Report how many lines of the listing below contain the word "players". Give only the number.

* _RECORDED DATA_:
- Opening Delimiter -
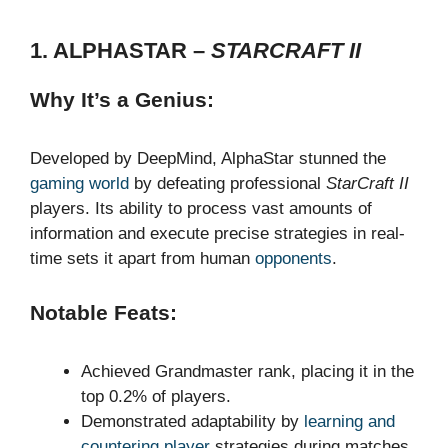
1. ALPHASTAR –
STARCRAFT II
Why It’s a Genius:
Developed by DeepMind, AlphaStar stunned the
gaming world
by defeating professional
StarCraft II
players. Its ability to process vast amounts of
information and execute precise strategies in real-
time sets it apart from human
opponents
.
Notable Feats:
Achieved Grandmaster rank, placing it in the
top 0.2% of players.
Demonstrated adaptability by
learning and
countering player
strategies during matches.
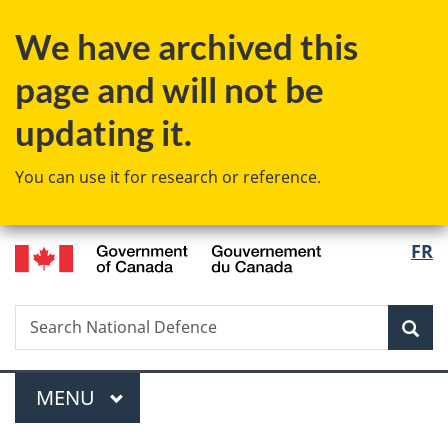
Skip
Skip
Switch
We have archived this
to
to
to
main
"About
basic
page and will not be
content
government"
HTML
version
updating it.
You can use it for research or reference.
/
Langu
FR
Gouvernement
select
du
Canada
Search
Search
Sea
National
Defence
Menu
MAIN
MENU
You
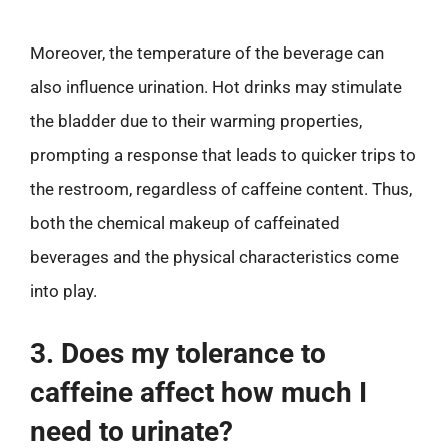
Moreover, the temperature of the beverage can
also influence urination. Hot drinks may stimulate
the bladder due to their warming properties,
prompting a response that leads to quicker trips to
the restroom, regardless of caffeine content. Thus,
both the chemical makeup of caffeinated
beverages and the physical characteristics come
into play.
3. Does my tolerance to
caffeine affect how much I
need to urinate?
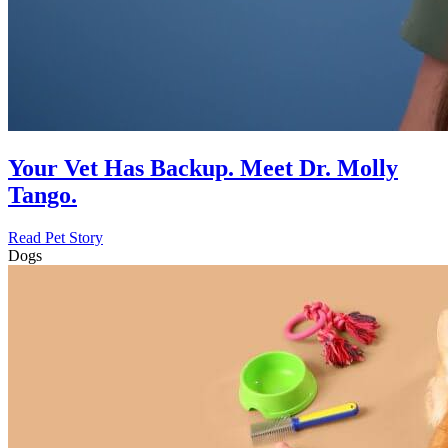
Your Vet Has Backup. Meet Dr. Molly
Tango.
Read Pet Story
Dogs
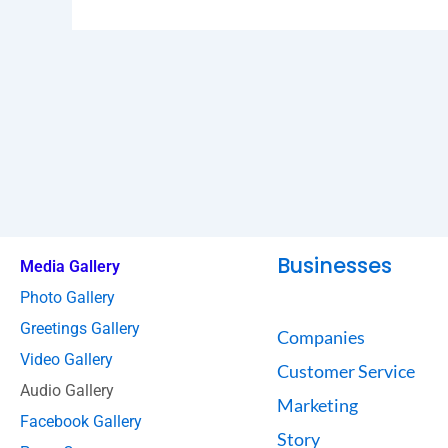
Businesses
Media Gallery
Photo Gallery
Greetings Gallery
Companies
Video Gallery
Customer Service
Audio Gallery
Marketing
Facebook Gallery
Story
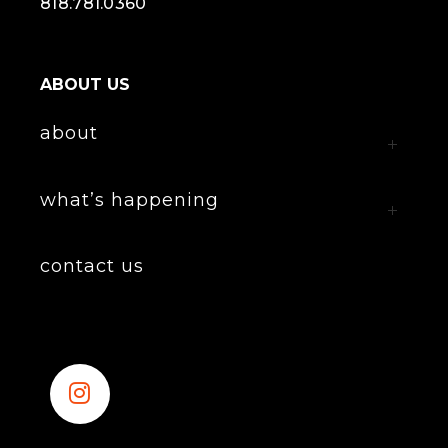
818.781.0360
ABOUT US
about
what’s happening
contact us
Instagram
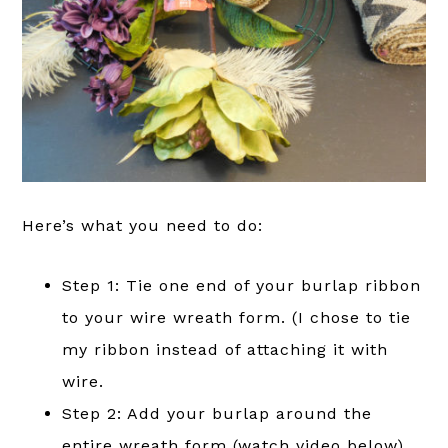
Here’s what you need to do:
Step 1: Tie one end of your burlap ribbon
to your wire wreath form. (I chose to tie
my ribbon instead of attaching it with
wire.
Step 2: Add your burlap around the
entire wreath form (watch video below).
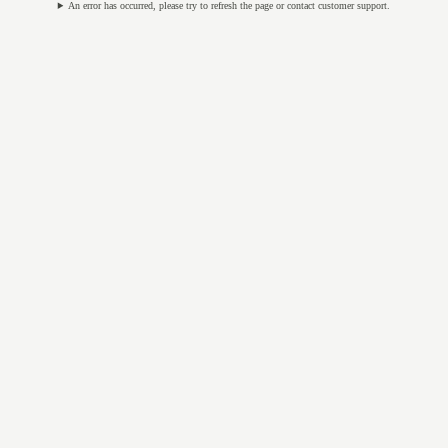
An error has occurred, please try to refresh the page or contact customer support.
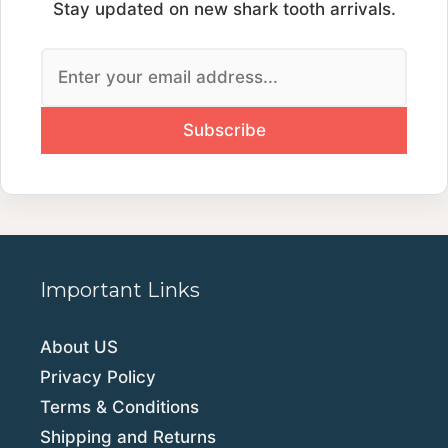
Stay updated on new shark tooth arrivals.
Important Links
About US
Privacy Policy
Terms & Conditions
Shipping and Returns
- Closing Delimiter -
* _ANSWER AREA_: 2